◆ Requirement ◆
Check each line of the material, and show the ones that include the word "center".

── Provided material

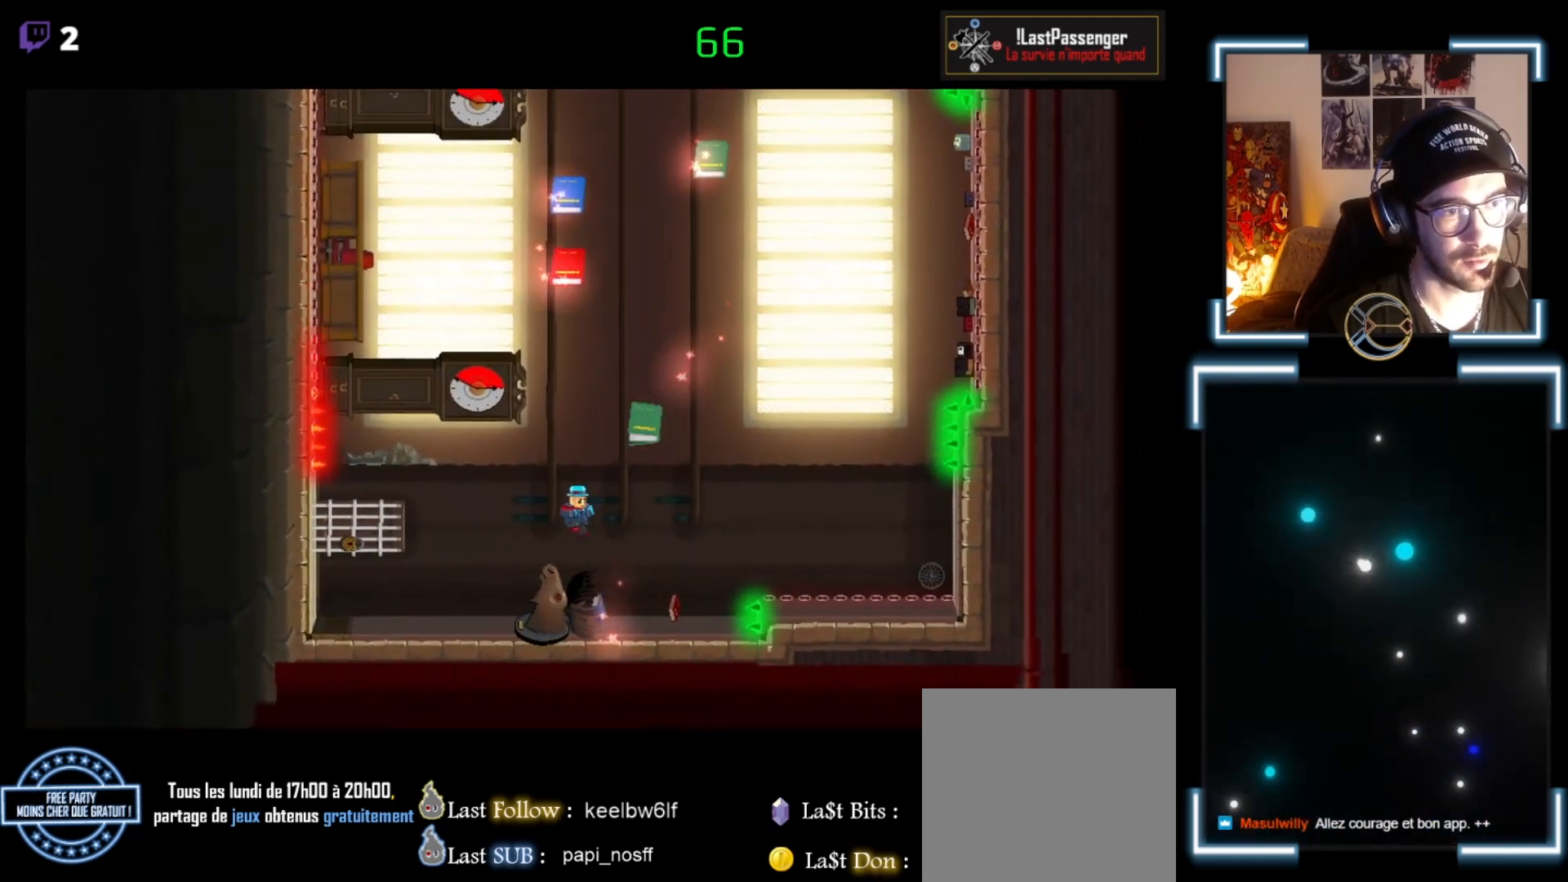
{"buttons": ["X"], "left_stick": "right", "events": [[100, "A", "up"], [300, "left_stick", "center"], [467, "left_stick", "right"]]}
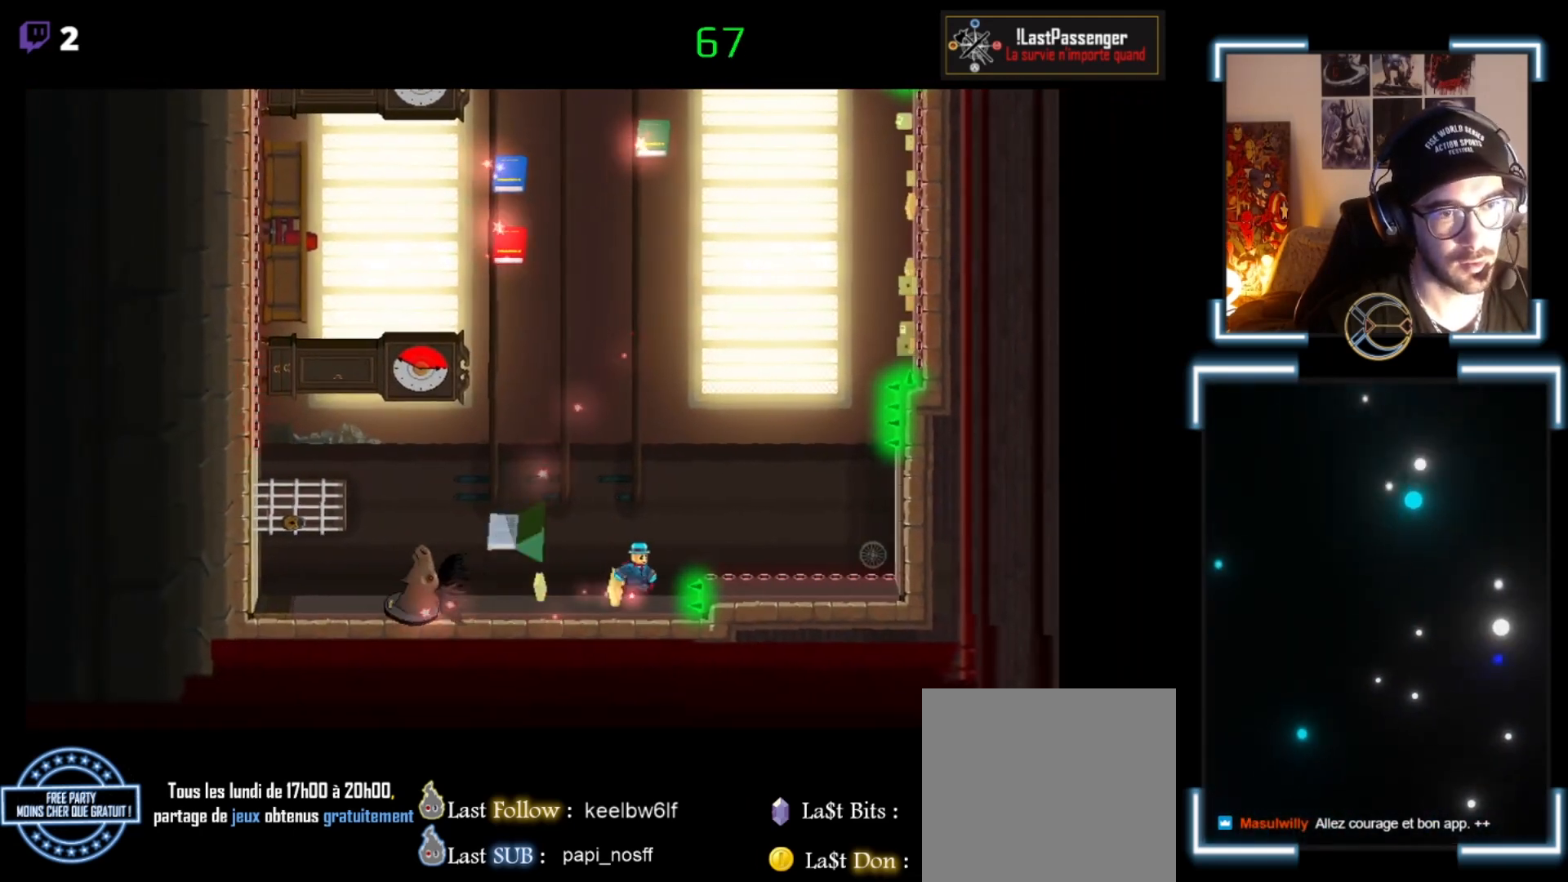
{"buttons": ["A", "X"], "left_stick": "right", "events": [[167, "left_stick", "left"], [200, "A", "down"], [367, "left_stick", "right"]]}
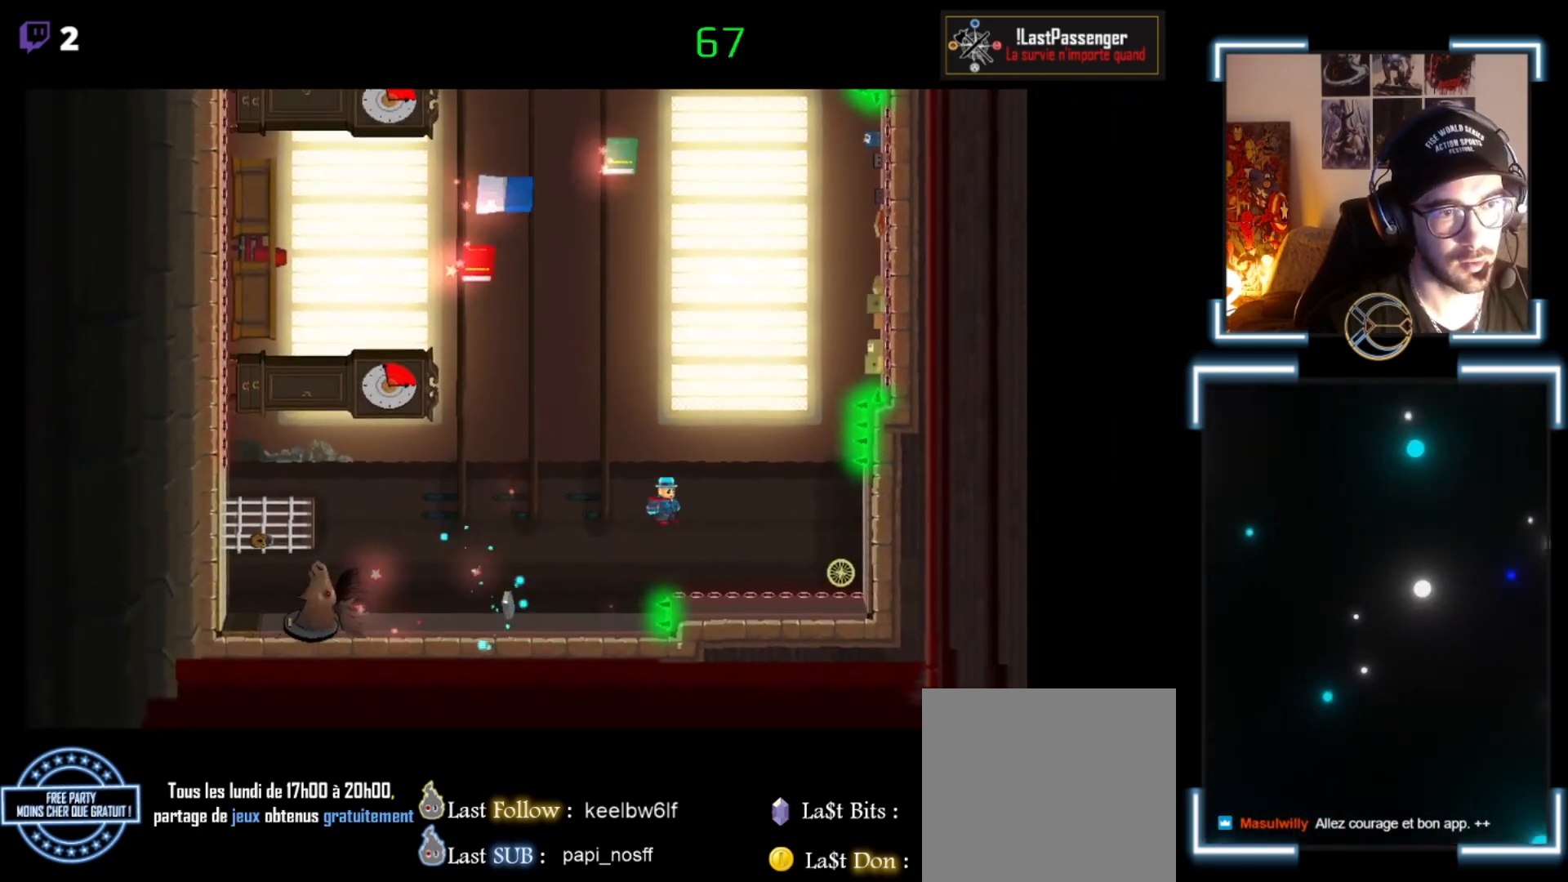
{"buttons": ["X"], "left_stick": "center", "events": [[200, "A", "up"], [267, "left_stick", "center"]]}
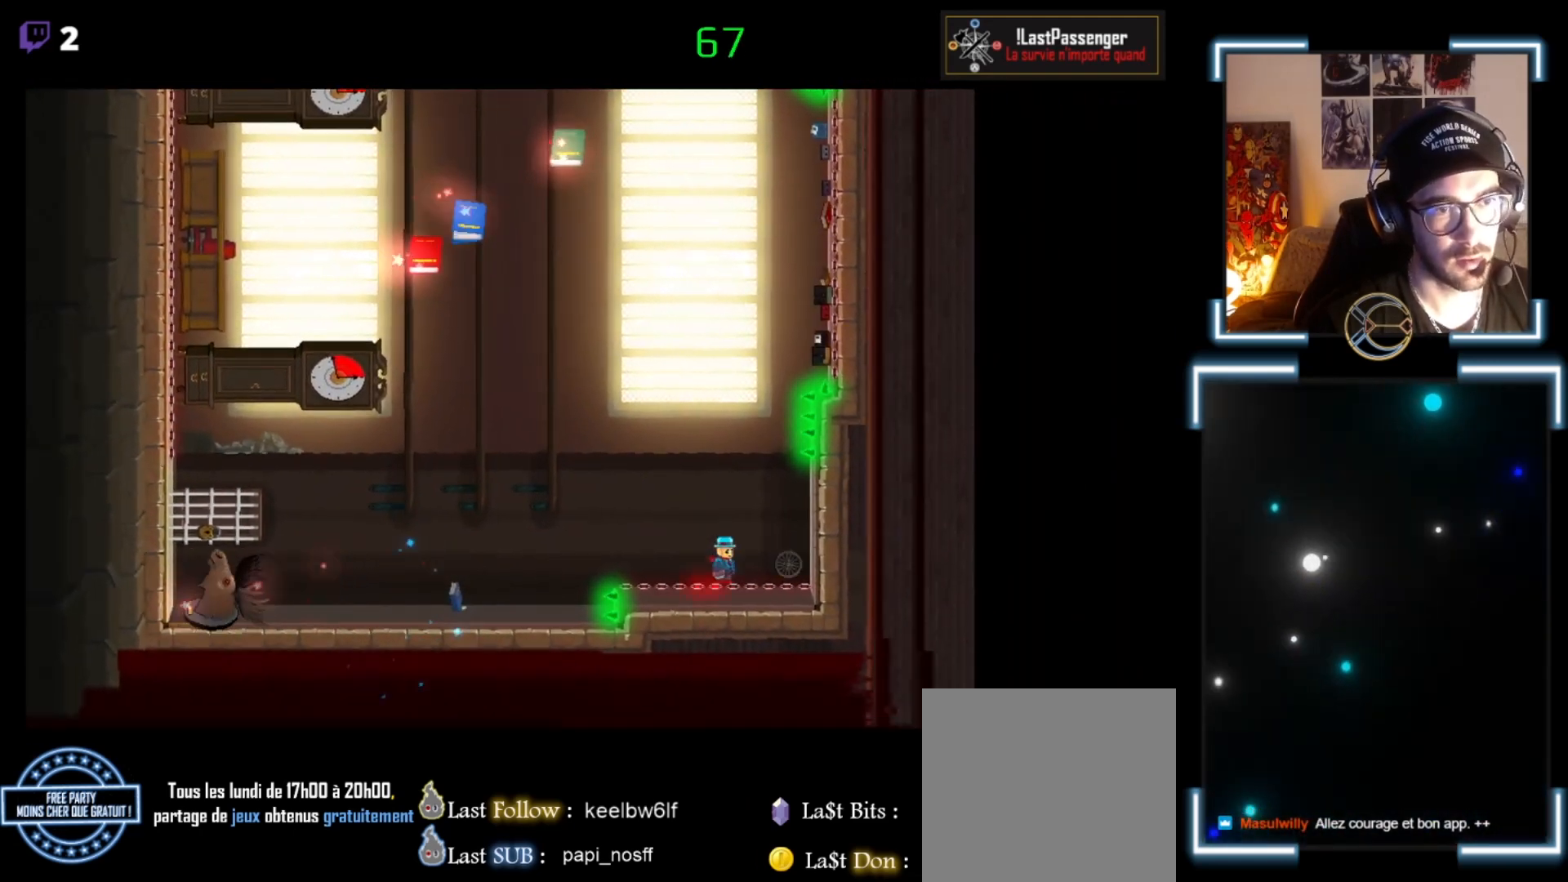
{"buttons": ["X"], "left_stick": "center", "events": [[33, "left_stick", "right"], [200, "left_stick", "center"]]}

────

◆ Solution to this problem ◆
{"buttons": ["X"], "left_stick": "right", "events": [[100, "A", "up"], [300, "left_stick", "center"], [467, "left_stick", "right"]]}
{"buttons": ["X"], "left_stick": "center", "events": [[200, "A", "up"], [267, "left_stick", "center"]]}
{"buttons": ["X"], "left_stick": "center", "events": [[33, "left_stick", "right"], [200, "left_stick", "center"]]}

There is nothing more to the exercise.